§ **Exercise prompt**: Return every line of the entries below that contains the word "necessaria".

Page-level text extractions:
=== Begin Enclosure ===

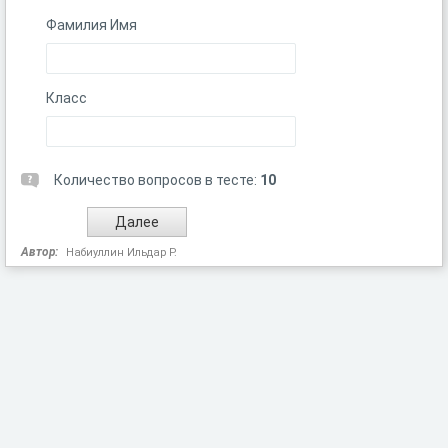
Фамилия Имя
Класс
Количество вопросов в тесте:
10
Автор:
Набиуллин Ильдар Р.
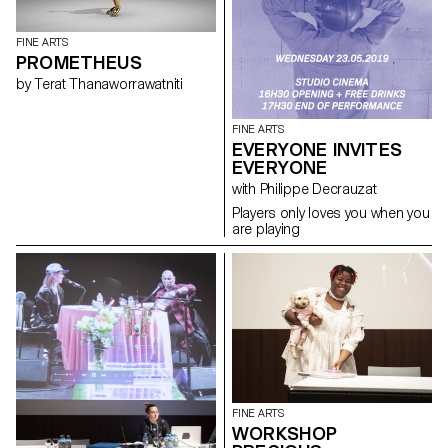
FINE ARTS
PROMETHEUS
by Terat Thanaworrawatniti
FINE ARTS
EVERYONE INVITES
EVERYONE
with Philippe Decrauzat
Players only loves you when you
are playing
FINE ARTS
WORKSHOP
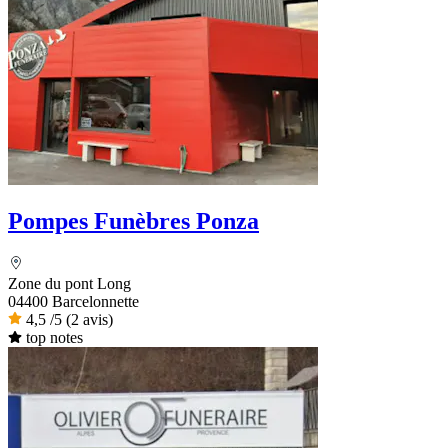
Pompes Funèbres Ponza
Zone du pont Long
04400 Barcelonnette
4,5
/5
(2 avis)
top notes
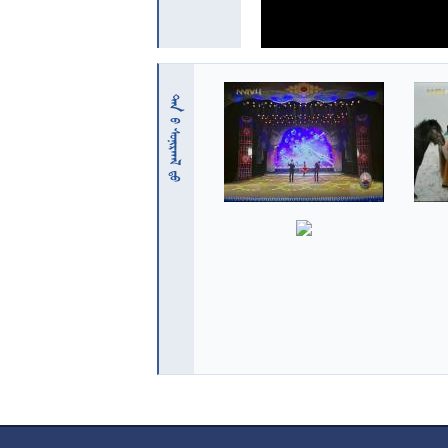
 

=== End Enclosure ===
=== Begin Enclosure ===

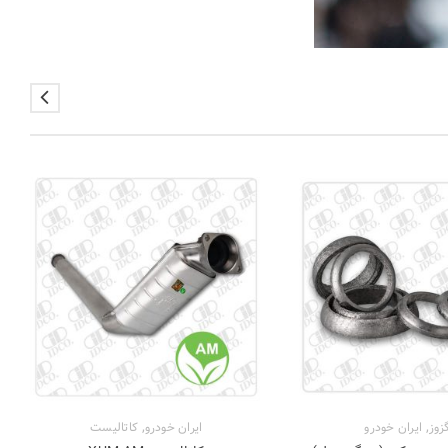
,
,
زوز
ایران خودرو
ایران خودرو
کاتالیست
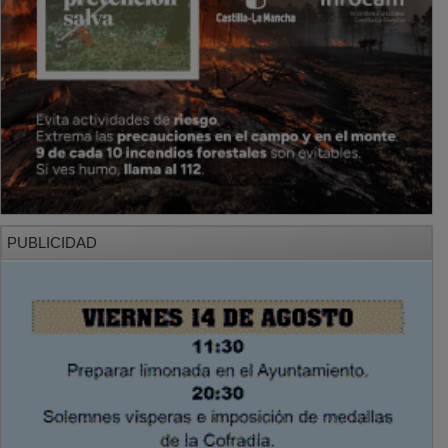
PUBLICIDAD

=== End Enclosure ===
=== Begin Enclosure ===

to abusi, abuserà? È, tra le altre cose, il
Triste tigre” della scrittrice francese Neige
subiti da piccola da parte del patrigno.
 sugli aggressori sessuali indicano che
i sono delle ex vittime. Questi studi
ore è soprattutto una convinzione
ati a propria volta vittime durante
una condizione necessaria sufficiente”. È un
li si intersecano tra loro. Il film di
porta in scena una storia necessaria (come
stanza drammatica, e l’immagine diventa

=== End Enclosure ===

§ **Result of the task**:
una condizione necessaria sufficiente”. È un
porta in scena una storia necessaria (come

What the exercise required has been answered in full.